The Pentagon is using Russian made rocket engines to launch satellites. What’s going on? I’ve never worried too much about buying stuff that was “Made in America.” These days, we’ve stopped making so many different things that we need imported goods just to function. However, when it comes to national security, there’s an inherent risk in using non-American equipment for intelligence and defense. At least, I think so. The geniuses at the Pentagon apparently don’t. That’s why the US Air Force uses Russian engines to launch the very military satellites that will keep an eye on Russian missile launches, among other things.

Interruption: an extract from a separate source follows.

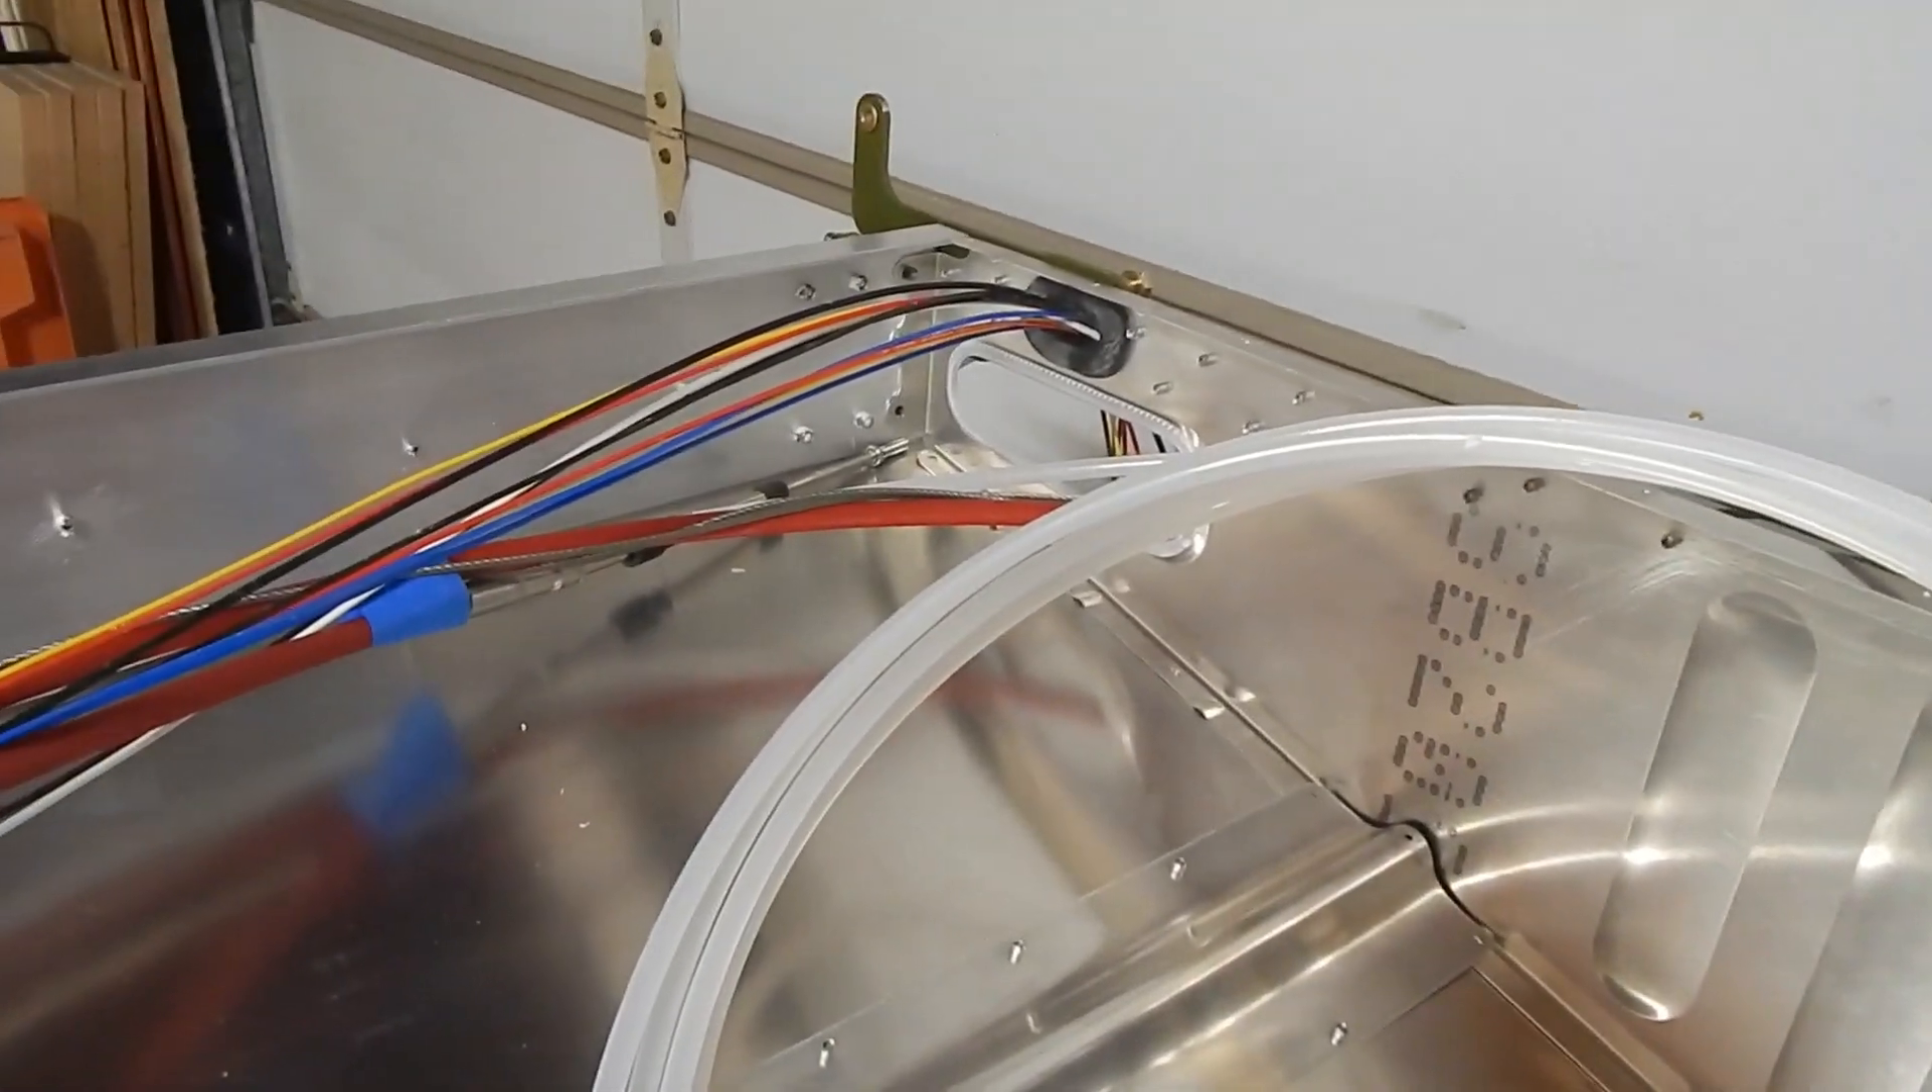I've got to figure out how I'm going to tie my wires at this point I've just got them run.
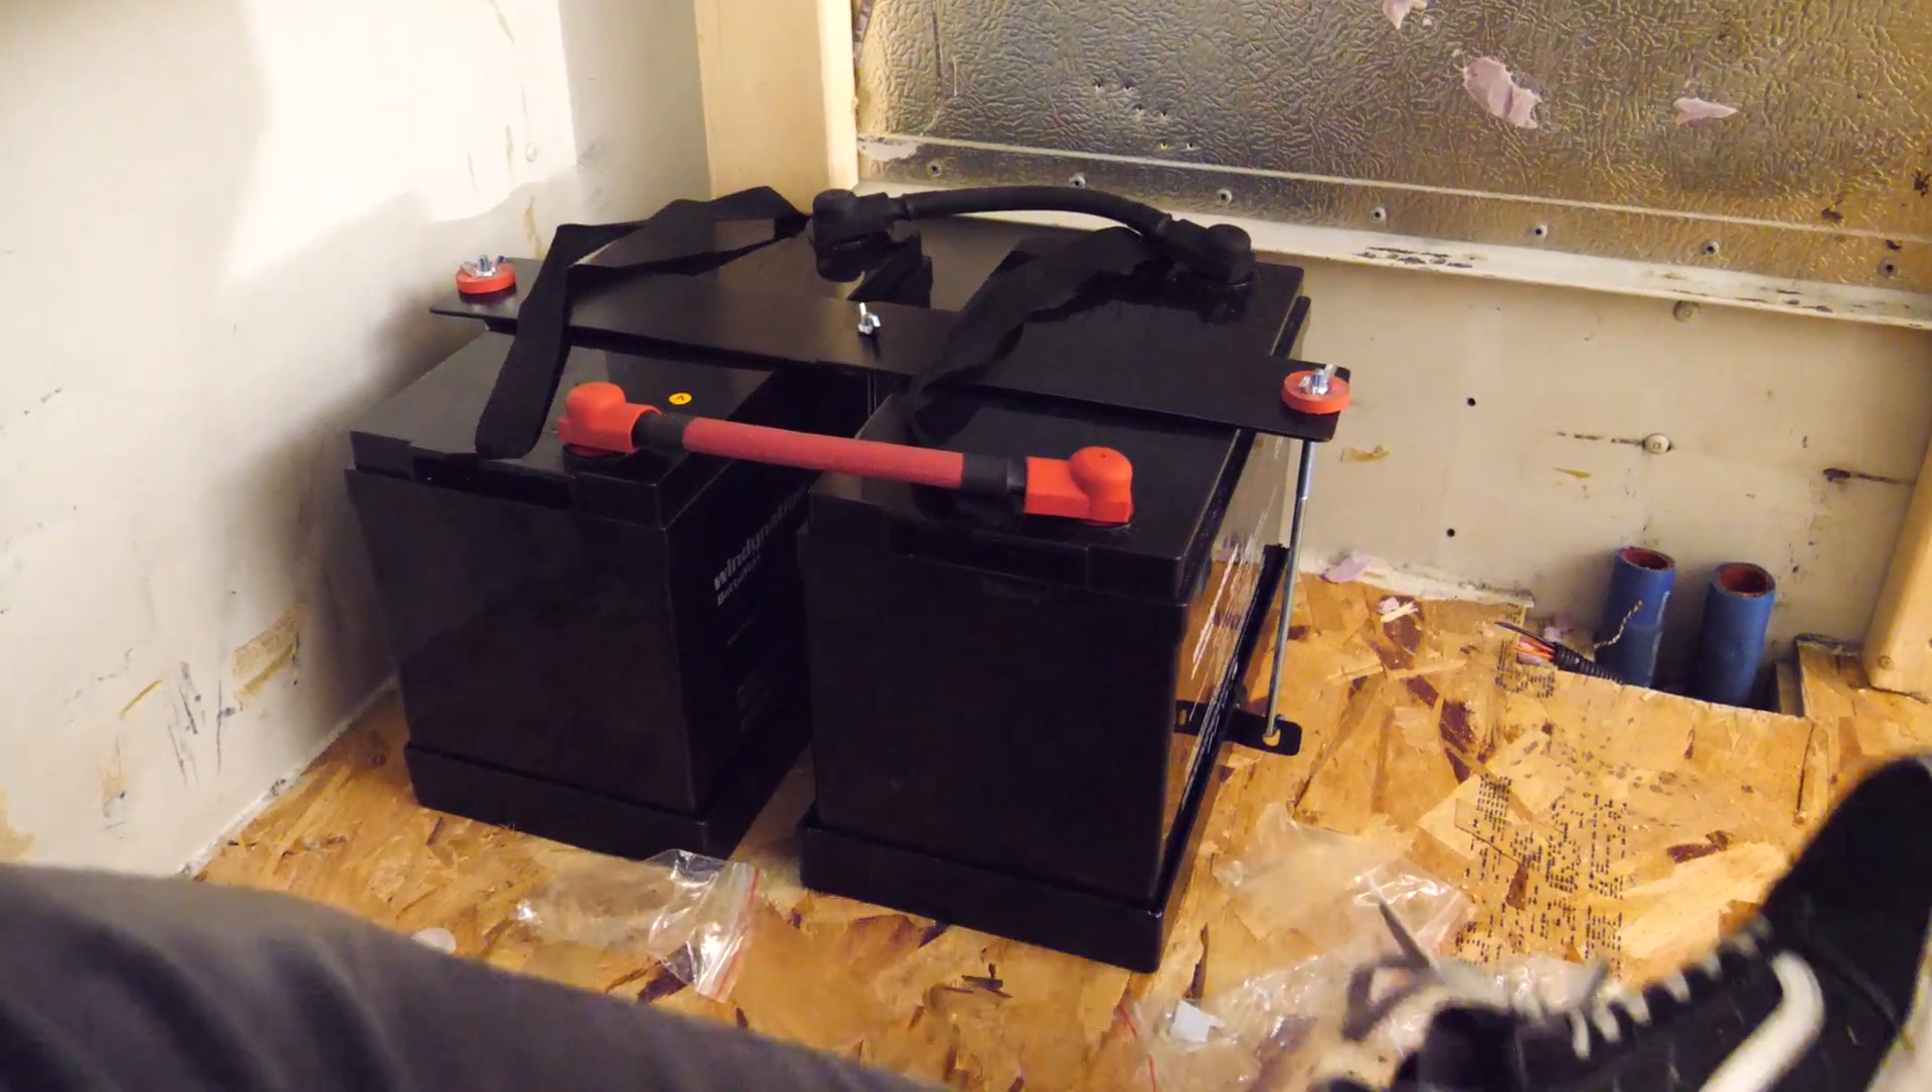So we now have our two batteries securely mounted bolted into the bus and wired in parallel.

Don’t take my word for it. Tony Capaccio at Bloomberg wrote, “United Launch Alliance LLC, the Lockheed-Boeing joint venture, uses Russian engines on Atlas V rockets the Pentagon depends on to launch military satellites.… The Pentagon purchases launch services from United Launch Alliance, including the Atlas and Boeing Delta models that use different engines. Bethesda, Maryland-based Lockheed used the Russian-made RD-180 engine for years on its Atlas V rocket before joining Chicago-based Boeing in the alliance.”
As a lifelong civilian (although I do think I should get a medal for being a human shield during the last 30 years of the Cold War — all civilians were), I am quite prepared to defer to the military when it comes to the finer points of national defense. Despite my anti-authoritarian nature, I respect expertise. Even the great anarchist thinker Mikhail Bakunin said, “Does it follow that I reject all authority? Perish the thought. In the matter of boots, I defer to the authority of the boot-maker.”

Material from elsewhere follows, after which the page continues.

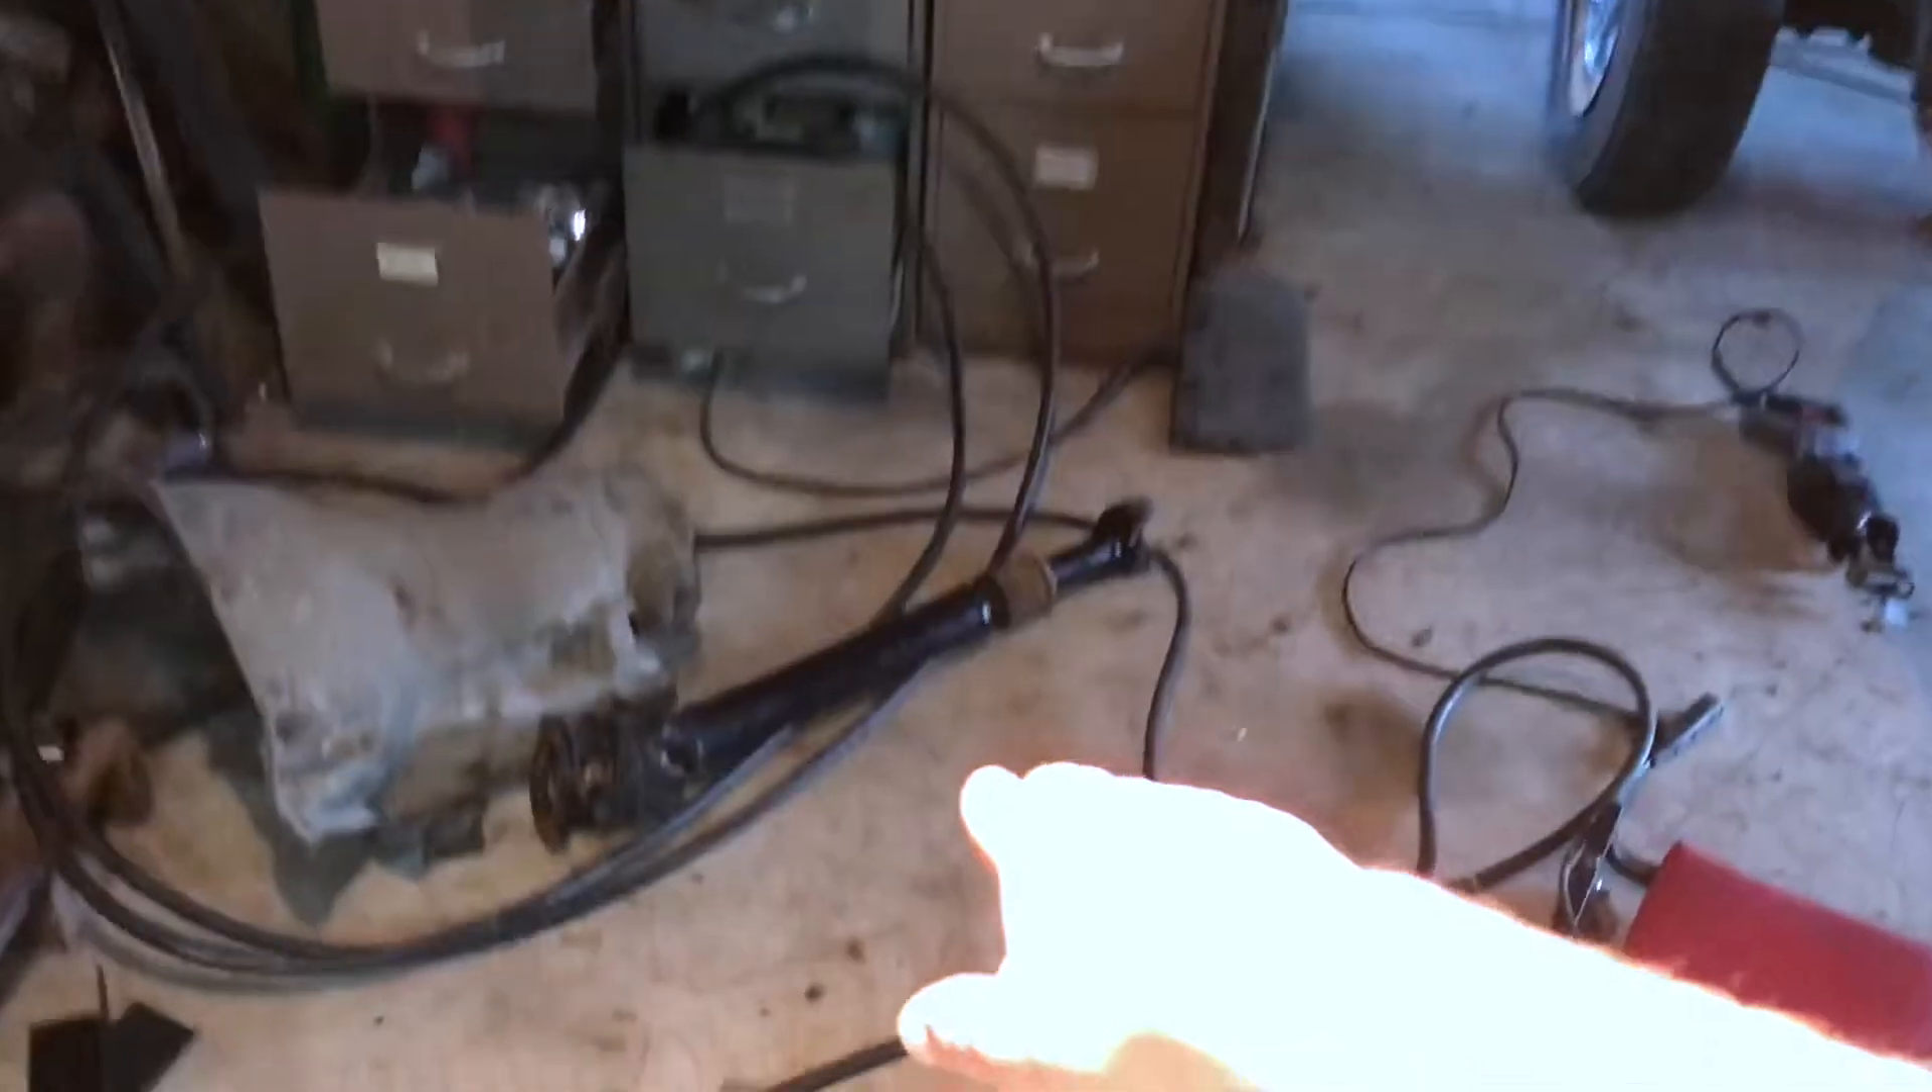We gotta put the drive shaft in and we'll have four wheel drive.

What I am not prepared to defer to anyone on is common sense. And it is common sense to have your military needs supplied by your own country. While it makes sense for every member of NATO to buy the same rifles, for example, we’re pretty sure that every member of NATO (even France, these days) is on our side.
While I am quite happy the Cold War is over, I have never been convinced that Russia and America were on the same team. I have argued for a couple of decades now that America should try to get Russia to join up — like LBJ said about FBI chief J. Edgar Hoover, “I’d rather have him inside the tent pissing out than outside the tent, pissing in.” Well, the Russians have yet to step inside the tent, and the rest of us need to watch for puddles.

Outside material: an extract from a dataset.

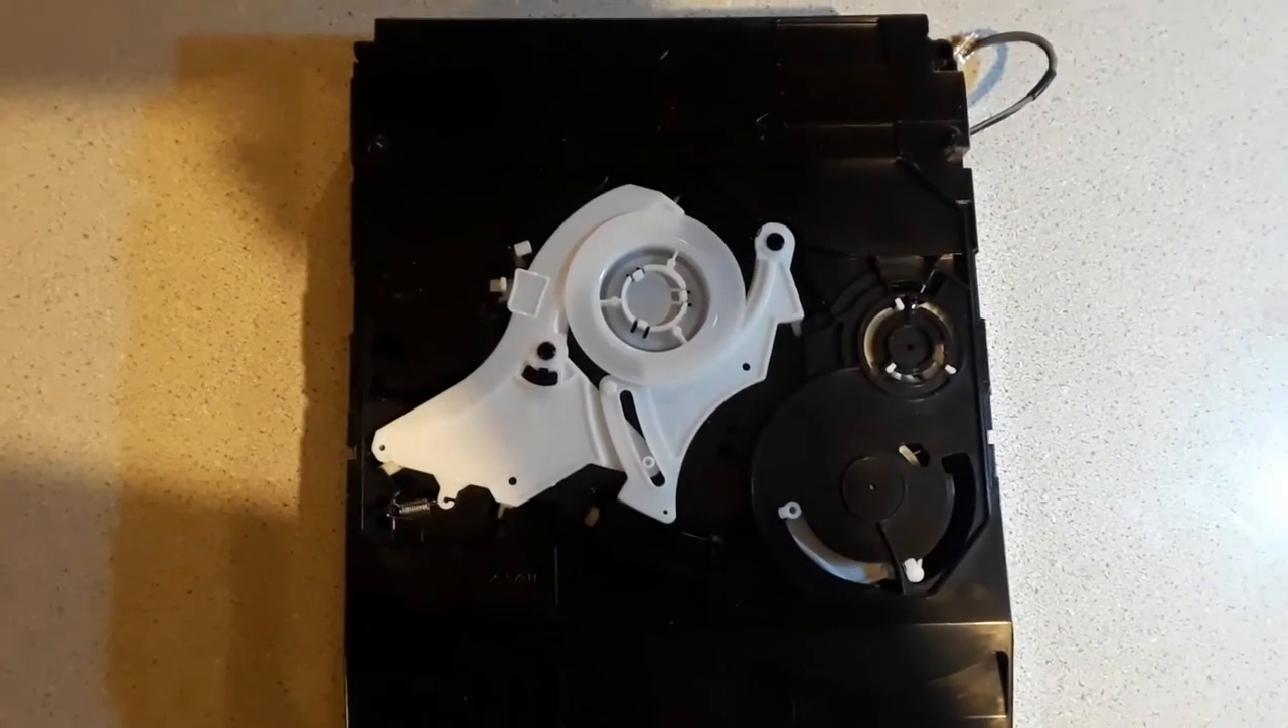So with that top cover removed we can now see the loading mechanism.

I’m OK with the Canadians building the arm that went on NASA’s space shuttle, as that was different. First off, if you can’t get along with Canada, you’re a hopeless case. Second, it was just an arm for putting stuff in the cargo bay and taking it out again. Third, NASA is a civilian program, not military. Fourth, the shuttle was pointless anyway.
Launching American astronauts into orbit to visit the International Space Station using Russian rockets doesn’t bother me either. Again, our manned space program is civilian and largely pointless under current technology (we’ve done the moon thing, and Mars looks like a one-way trip). Besides, the International Space Station is as pointless as the shuttle (name one scientific or commercial discovery made there).
I have argued for a couple of decades now that America should try to get Russia to join up — like LBJ said about FBI chief J. Edgar Hoover, “I’d rather have him inside the tent pissing out than outside the tent, pissing in.”
However, Russian rocket engines don’t belong on the launch pad of Pentagon satellites. End of discussion. Why does the Air Force use them? It would take America five years and a billion dollars to develop its own rocket engine according to the Pentagon. I seem to recall Saturn V rockets made in America putting Neil and Buzz on the moon back in 1969. Of course, we can’t use those because, well, actually we don’t have the plans for them anymore.
However, five years and a billion bucks to develop a new rocket engine? I doubt it. Isn’t Air Force intelligence capable of stealing Russia’s blueprints? That should knock a little time and money out of the equation.
Mercifully, it seems that even the Pentagon is not quite as cock-sure of its reliance on Russian rocket engines now that Crimea is part of Russia and not Ukraine. The Bloomberg story also states that “Maureen Schumann, a Pentagon spokeswoman, said in an email statement: ‘In light of the current situation, we have directed the Air Force perform an additional review to ensure we completely understand the implications, including supply interruptions, of using foreign components’.”
Let me help on this one. The implications are that America’s military satellites can only reach orbit if the Russians will let them. Ask the people in Kiev if that’s a wise idea.